Sheila Leclaire is a successful black investment banker in spite of the hallucinatory voices she has heard since she was 6 years old. Intrusive and menacing—“You ain’t worth anything! Die!” —they leave her feeling “stalked and fearful.” One night, in a futile effort to block them out, she seeks refuge in drinking and is hospitalized for a blackout. The doctors release her with a recommendation of outpatient therapy to uncover the source of the voices. Feeling vulnerable and alone, she temporarily moves in with Jonathan, her best friend from work, who lends moral support. Sheila also has an upcoming reunion with old friends to look forward to in a couple months. Seeking answers to fill in the gaps from a childhood she can’t remember, she reaches out to her friend Valencia, who reveals a long-held secret. At age 4, Sheila wandered away from her friends and was randomly beaten unconscious by a group of local boys. Her family and friends hid this from her in an effort to protect her from lasting trauma and harm. But it’s possible that this secret may have given birth to the voices. Sheila hopes to achieve healing through therapy in time to enjoy the reunion and perhaps for her friendship with Jonathan to evolve into something more. In her energetic series opener, Foster certainly delivers an intriguing premise and addresses timely and important issues.
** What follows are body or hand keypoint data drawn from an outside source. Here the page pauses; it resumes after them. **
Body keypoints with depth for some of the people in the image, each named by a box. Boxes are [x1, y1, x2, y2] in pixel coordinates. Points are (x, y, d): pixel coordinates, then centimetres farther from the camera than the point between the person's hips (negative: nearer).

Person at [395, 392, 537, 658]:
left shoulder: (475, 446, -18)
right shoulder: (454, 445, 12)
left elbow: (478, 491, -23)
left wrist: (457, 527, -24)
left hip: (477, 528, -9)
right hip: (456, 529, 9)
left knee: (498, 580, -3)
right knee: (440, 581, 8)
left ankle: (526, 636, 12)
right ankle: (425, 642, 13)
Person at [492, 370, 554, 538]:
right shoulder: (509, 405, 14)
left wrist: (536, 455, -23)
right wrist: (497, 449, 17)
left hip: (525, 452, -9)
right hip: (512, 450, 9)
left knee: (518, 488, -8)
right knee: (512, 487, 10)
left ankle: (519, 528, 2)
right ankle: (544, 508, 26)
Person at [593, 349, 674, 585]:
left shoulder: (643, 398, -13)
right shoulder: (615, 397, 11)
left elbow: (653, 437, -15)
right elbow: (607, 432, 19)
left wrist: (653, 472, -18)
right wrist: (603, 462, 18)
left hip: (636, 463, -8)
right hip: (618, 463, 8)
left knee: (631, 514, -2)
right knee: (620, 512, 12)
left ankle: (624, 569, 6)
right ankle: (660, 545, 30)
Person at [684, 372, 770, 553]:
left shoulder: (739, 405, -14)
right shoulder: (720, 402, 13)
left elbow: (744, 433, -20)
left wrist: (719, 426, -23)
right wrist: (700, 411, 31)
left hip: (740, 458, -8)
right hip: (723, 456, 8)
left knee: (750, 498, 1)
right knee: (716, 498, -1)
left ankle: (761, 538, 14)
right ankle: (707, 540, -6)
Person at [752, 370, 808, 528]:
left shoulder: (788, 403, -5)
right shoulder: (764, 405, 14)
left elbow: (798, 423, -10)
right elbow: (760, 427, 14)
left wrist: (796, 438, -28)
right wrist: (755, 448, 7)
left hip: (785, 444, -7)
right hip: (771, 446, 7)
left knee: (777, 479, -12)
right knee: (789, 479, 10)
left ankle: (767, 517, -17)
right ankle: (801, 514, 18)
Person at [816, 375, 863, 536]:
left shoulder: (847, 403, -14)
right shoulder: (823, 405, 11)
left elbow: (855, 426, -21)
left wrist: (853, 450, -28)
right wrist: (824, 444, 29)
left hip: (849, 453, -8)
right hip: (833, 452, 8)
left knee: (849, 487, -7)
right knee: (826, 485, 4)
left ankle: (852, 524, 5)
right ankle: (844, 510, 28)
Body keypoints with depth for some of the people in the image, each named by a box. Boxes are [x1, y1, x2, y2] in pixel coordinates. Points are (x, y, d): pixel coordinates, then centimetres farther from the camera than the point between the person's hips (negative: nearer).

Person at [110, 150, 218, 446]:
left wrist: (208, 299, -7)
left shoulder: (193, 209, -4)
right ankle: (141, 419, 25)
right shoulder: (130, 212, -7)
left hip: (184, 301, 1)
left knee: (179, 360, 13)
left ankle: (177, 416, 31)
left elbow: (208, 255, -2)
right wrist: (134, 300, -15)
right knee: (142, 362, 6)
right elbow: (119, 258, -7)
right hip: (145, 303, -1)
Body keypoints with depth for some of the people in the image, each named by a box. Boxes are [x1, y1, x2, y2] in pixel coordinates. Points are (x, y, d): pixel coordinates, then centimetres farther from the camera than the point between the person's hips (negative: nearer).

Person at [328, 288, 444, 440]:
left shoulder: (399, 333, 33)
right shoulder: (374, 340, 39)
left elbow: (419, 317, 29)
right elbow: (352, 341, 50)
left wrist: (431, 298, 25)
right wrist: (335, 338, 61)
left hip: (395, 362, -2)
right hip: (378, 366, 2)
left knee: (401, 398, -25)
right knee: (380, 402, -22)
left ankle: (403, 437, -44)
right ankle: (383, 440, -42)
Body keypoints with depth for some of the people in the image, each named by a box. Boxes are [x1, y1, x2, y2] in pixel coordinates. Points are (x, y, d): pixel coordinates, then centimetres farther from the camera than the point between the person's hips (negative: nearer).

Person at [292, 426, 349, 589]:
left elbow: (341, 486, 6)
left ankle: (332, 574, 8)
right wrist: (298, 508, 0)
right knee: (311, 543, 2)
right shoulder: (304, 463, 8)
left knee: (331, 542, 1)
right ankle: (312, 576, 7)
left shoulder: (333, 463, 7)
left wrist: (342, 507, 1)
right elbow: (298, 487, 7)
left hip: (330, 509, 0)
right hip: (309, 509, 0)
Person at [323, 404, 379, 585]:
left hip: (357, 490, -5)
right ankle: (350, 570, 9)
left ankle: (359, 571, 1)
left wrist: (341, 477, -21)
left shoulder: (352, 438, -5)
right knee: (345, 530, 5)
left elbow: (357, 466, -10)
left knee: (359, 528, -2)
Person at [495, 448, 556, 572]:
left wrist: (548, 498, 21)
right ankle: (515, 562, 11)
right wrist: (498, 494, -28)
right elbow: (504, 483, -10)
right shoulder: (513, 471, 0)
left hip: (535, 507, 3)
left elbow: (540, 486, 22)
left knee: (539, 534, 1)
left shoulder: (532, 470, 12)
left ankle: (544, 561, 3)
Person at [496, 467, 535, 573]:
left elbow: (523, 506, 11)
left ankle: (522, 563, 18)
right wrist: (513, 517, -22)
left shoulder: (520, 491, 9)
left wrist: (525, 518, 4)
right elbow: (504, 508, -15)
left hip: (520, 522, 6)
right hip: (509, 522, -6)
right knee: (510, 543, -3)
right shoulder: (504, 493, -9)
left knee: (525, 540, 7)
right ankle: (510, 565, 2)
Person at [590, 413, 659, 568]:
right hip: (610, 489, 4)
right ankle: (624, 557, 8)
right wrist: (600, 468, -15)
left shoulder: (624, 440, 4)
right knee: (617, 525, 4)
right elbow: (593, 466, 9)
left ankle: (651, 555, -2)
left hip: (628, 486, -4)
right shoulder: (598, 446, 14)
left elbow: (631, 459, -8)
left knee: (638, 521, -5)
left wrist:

According to the publisher’s website, she envisions Sheila’s journey as one in which the protagonist “learns to renew her mind daily if she is to reach her destiny.” But Sheila’s odyssey becomes confusing and cluttered by various story threads; a subplot about her friend Allie’s being raised by her grandmother is needlessly inserted. In addition, this short novel is sometimes padded: “I reached for my handbag. I opened the car door.” And a final time jump robs readers of any type of resolution.
A psychological tale with a messy plot.